As you may well be aware, Richard Cyganiak and Anja Jentzsch have worked on producing an updated version of the now famous Linked Data cloud. Quite some work has gone into streamlining the process this time using CKAN as a means to list all existing repositories and additional details such as their links, the vocabularies used, etc. This will indeed be pretty handy for many other endeavours, so we have to thank them not just for taking the time to produce the diagram that we see so often in presentations but also for getting people to produce a pretty detailed list of datasets.

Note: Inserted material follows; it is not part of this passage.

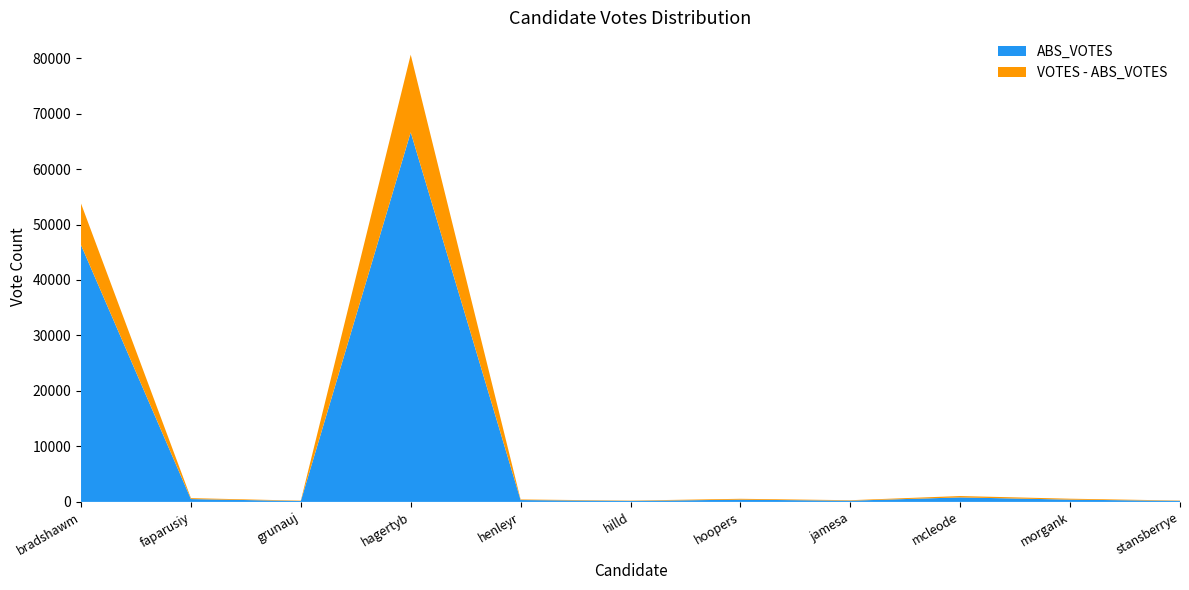

Reading left to right, list all the values displayed in this chart.

VOTES: 53782	681	225	80610	440	235	560	304	1058	576	244
ABS_VOTES: 46294	513	156	66627	334	175	404	219	812	410	183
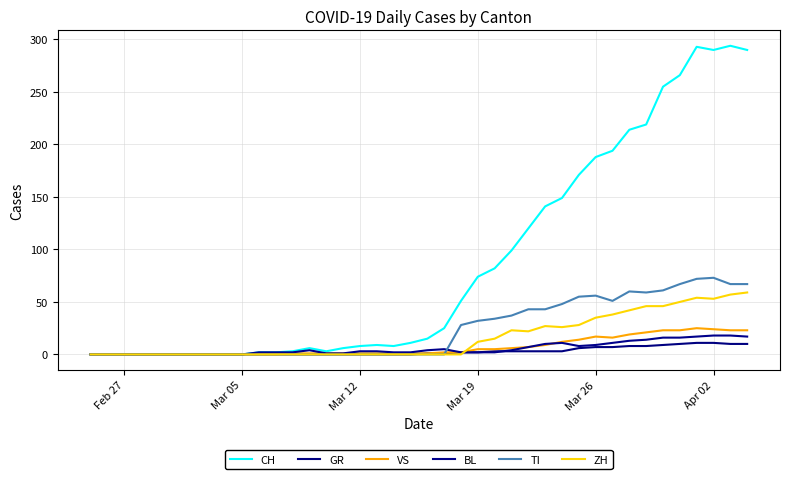

True or false: GR has more than 2 interior local peaks.

False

The new updated cloud shows that this initiative keeps gaining take up and its growth has now accelerated significantly. The creation of this new diagram has highlighted the large number of quite diverse datasets (around 200) and the amount of data (around 25 billion RDF triples) which is now estimated to be part of the Web of Data. Although currently you may perfectly not find the data you’d like to use in your application, it is now getting clearer that if it is not there yet, it may soon be there. Myself, I am happy to see in the cloud the first bubble capturing Semantic Web Services published by our own dataset iServe. We hope this will be the first step of many more to come towards better integrating both the data and the services world.
While they were working on it, I had a short discussion with Richard regarding the principles and decisions they have adopted in this respect. Part of this discussion was in a sense the “old discussion” on schemas vs. data. Indeed, it is clear that some pragmatic decisions have to be adopted for generating a sensible and usable diagram and the ones they have chosen are, in my opinion, perfectly reasonable. Based on these basic decisions, the diagram is focused on datasets that have enough links to other datasets and somehow disregards more scattered sources of data like those coming from FOAF files or GoodRelations descriptions in product pages. My only concern, though, is that this diagram is rather a datasets diagram than one of the Web of Data. Not that Richard and Anja claim something different, but this is often the way a lot of people present it and this diagram has now a considerable impact on people. Thus, it is quite possible that people will rather focus on trying to fit the restrictions for having their work appearing in the diagram rather than generating novel vocabularies, data, or even added-value services on top of these.
While thinking about this and the schema vs data issue I thought that perhaps a good way to deal with this would be to have a two-layered diagram. At one level one could have instances according to certain schemas and published by certain datasets or even Web sites just serving files (e.g., FOAF files). At the other level one would have the set of schemas used, interlinked both with other vocabularies as well as with the instances layer. Generating this diagram would obviously require considerable analysis and would possibly benefit from an interactive interface in order to provide a reasonably clear visualisation and navigation. I would be willing to create this myself although I have to admit that I can hardly get the time to do this right now. I would be happy if anybody can pick this up or team up for creating this kind of visualisation since I’m certain it would be pretty useful for many endeavours.